> Request:
Everything in the listing below must be set down again exactly, apart from the pictures.
* * * * *
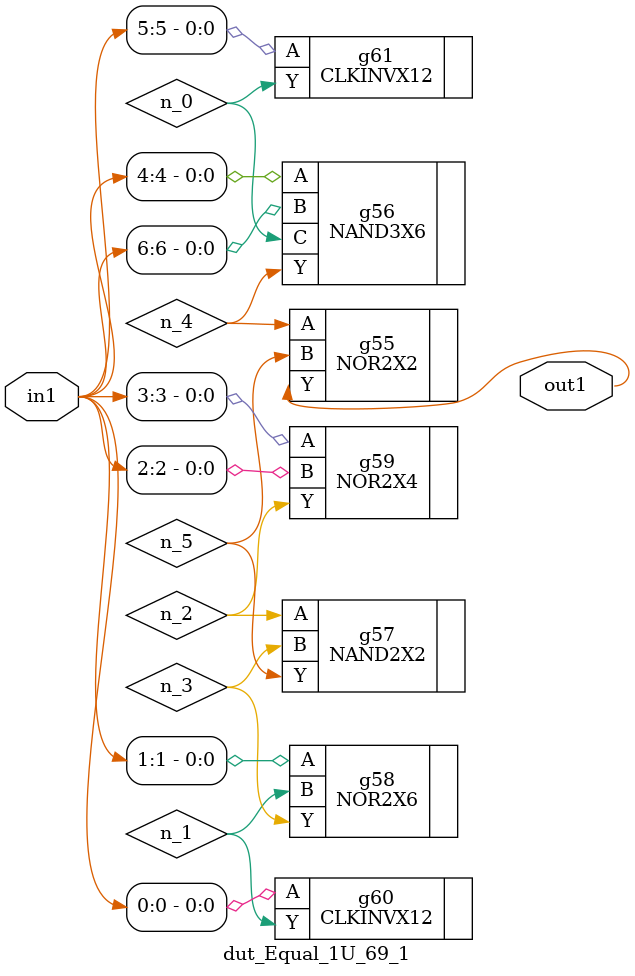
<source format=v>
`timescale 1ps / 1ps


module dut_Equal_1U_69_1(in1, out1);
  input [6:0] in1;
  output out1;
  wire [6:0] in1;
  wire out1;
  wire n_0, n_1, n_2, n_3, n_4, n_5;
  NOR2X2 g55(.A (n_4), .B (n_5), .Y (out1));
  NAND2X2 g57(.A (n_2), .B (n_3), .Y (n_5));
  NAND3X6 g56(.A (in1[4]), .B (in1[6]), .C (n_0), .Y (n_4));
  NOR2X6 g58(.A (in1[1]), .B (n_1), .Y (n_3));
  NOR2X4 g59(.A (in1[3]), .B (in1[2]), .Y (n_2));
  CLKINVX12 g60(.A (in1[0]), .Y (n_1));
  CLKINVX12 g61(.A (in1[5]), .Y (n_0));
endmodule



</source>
* * * * *
> Exercise output:
<source format=v>
`timescale 1ps / 1ps


module dut_Equal_1U_69_1(in1, out1);
  input [6:0] in1;
  output out1;
  wire [6:0] in1;
  wire out1;
  wire n_0, n_1, n_2, n_3, n_4, n_5;
  NOR2X2 g55(.A (n_4), .B (n_5), .Y (out1));
  NAND2X2 g57(.A (n_2), .B (n_3), .Y (n_5));
  NAND3X6 g56(.A (in1[4]), .B (in1[6]), .C (n_0), .Y (n_4));
  NOR2X6 g58(.A (in1[1]), .B (n_1), .Y (n_3));
  NOR2X4 g59(.A (in1[3]), .B (in1[2]), .Y (n_2));
  CLKINVX12 g60(.A (in1[0]), .Y (n_1));
  CLKINVX12 g61(.A (in1[5]), .Y (n_0));
endmodule



</source>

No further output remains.